Submodular Information Selection for Hypothesis Testing with Misclassification Penalties
This addresses the challenge of efficient information source selection in classification tasks with varying error costs, though it is incremental as it builds on existing submodular optimization methods.
The paper tackles the problem of selecting an optimal subset of information sources for hypothesis testing with nonuniform misclassification penalties, proposing a framework and proving that greedy algorithms achieve high-probability performance guarantees for minimizing maximum or total penalties under budget or constraint settings.
We consider the problem of selecting an optimal subset of information sources for a hypothesis testing/classification task where the goal is to identify the true state of the world from a finite set of hypotheses, based on finite observation samples from the sources.
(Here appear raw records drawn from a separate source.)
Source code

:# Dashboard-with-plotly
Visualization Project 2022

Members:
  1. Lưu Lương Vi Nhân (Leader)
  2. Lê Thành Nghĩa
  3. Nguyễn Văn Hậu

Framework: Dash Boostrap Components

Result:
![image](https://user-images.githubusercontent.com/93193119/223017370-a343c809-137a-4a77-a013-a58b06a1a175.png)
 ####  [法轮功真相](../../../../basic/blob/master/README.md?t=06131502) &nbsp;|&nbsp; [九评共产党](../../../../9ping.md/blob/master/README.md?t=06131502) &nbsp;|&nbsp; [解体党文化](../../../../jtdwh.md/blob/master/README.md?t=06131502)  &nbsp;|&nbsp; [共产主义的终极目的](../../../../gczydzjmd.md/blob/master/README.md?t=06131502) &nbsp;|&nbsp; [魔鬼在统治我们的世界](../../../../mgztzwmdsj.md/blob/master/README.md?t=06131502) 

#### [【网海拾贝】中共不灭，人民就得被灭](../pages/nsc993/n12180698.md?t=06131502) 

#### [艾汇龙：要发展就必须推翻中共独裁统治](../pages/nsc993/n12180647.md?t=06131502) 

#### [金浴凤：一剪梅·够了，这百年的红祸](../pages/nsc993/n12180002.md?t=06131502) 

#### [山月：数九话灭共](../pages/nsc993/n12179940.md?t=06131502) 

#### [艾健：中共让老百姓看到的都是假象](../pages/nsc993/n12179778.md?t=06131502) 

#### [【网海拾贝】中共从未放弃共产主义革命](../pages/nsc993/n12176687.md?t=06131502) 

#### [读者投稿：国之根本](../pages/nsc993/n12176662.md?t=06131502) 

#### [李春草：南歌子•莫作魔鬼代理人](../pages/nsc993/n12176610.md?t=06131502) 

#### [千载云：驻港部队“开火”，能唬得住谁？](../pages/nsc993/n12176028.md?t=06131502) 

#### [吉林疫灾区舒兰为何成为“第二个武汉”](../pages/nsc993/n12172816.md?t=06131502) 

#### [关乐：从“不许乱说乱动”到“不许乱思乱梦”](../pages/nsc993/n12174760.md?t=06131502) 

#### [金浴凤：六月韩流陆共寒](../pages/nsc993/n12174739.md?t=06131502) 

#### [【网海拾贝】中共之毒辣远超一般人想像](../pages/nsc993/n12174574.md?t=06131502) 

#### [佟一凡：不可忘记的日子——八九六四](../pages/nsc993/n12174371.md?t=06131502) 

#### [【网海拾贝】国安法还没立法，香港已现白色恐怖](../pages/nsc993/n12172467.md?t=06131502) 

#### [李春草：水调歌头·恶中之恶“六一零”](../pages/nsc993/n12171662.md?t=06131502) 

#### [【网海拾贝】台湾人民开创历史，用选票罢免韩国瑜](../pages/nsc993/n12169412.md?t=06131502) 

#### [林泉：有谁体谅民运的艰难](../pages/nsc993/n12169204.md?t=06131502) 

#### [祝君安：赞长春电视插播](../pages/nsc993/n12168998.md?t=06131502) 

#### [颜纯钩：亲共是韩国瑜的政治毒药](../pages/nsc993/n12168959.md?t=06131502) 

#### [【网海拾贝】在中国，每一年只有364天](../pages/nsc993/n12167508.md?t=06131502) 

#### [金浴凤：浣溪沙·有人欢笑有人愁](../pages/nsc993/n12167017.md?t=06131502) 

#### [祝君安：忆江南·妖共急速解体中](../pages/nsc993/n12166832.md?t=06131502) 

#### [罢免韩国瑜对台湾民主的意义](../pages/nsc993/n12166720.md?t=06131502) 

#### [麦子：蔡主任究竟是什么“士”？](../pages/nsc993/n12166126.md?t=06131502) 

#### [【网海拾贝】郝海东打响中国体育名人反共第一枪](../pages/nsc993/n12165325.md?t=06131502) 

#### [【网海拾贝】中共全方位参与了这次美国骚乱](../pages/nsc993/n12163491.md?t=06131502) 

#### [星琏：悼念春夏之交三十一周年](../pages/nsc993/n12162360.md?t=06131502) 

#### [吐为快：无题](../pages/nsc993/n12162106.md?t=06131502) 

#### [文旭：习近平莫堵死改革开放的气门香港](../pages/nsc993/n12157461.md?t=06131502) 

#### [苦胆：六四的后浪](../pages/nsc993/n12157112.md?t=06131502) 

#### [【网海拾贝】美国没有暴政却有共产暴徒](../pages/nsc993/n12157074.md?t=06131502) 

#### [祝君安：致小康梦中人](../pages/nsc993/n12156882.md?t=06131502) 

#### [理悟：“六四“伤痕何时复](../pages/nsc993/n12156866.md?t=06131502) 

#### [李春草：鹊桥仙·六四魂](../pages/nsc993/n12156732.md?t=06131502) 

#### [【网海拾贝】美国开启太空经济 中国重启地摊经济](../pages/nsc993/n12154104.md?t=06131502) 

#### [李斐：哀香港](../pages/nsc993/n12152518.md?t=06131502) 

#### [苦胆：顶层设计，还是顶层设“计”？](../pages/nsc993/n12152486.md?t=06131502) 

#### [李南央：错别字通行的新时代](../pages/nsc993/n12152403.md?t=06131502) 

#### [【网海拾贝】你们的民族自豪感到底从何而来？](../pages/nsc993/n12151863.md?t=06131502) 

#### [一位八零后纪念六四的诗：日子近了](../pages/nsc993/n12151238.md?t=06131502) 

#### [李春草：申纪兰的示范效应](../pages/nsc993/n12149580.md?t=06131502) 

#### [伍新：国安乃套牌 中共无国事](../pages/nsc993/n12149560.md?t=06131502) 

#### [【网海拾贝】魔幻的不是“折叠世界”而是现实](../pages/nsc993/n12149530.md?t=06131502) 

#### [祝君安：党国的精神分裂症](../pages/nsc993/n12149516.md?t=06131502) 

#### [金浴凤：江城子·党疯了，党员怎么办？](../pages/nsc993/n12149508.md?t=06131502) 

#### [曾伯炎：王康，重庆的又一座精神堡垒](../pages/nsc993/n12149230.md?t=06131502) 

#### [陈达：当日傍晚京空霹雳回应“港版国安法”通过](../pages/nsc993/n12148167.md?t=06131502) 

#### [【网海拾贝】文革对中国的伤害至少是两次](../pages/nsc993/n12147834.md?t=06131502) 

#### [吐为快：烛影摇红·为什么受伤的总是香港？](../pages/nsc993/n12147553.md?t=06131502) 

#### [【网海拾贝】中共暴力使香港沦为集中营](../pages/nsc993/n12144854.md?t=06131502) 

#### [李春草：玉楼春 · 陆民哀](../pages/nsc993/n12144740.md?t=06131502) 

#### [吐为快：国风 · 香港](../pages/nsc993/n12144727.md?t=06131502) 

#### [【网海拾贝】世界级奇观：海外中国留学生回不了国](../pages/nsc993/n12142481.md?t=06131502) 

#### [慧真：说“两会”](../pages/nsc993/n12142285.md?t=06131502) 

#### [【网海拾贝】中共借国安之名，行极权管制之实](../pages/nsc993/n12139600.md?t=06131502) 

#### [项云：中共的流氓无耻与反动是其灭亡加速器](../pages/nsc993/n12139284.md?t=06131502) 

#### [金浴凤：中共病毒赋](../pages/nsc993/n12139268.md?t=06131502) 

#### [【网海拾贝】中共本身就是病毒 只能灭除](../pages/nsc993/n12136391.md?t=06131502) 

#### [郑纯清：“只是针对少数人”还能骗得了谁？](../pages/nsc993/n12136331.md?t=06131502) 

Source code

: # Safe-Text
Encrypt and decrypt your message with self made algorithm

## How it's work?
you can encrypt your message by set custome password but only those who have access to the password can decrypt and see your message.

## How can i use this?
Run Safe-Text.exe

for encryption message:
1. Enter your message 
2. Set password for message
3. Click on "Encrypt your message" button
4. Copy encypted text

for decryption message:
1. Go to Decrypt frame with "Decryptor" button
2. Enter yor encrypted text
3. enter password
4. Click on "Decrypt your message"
In order to characterize the learning performance, we propose a misclassification penalty framework, which enables nonuniform treatment of different misclassification errors. In a centralized Bayesian learning setting, we study two variants of the subset selection problem: (i) selecting a minimum cost information set to ensure that the maximum penalty of misclassifying the true hypothesis is below a desired bound and (ii) selecting an optimal information set under a limited budget to minimize the maximum penalty of misclassifying the true hypothesis. Under certain assumptions, we prove that the objective (or constraints) of these combinatorial optimization problems are weak (or approximate) submodular, and establish high-probability performance guarantees for greedy algorithms. Further, we propose an alternate metric for information set selection which is based on the total penalty of misclassification. We prove that this metric is submodular and establish near-optimal guarantees for the greedy algorithms for both the information set selection problems. Finally, we present numerical simulations to validate our theoretical results over several randomly generated instances.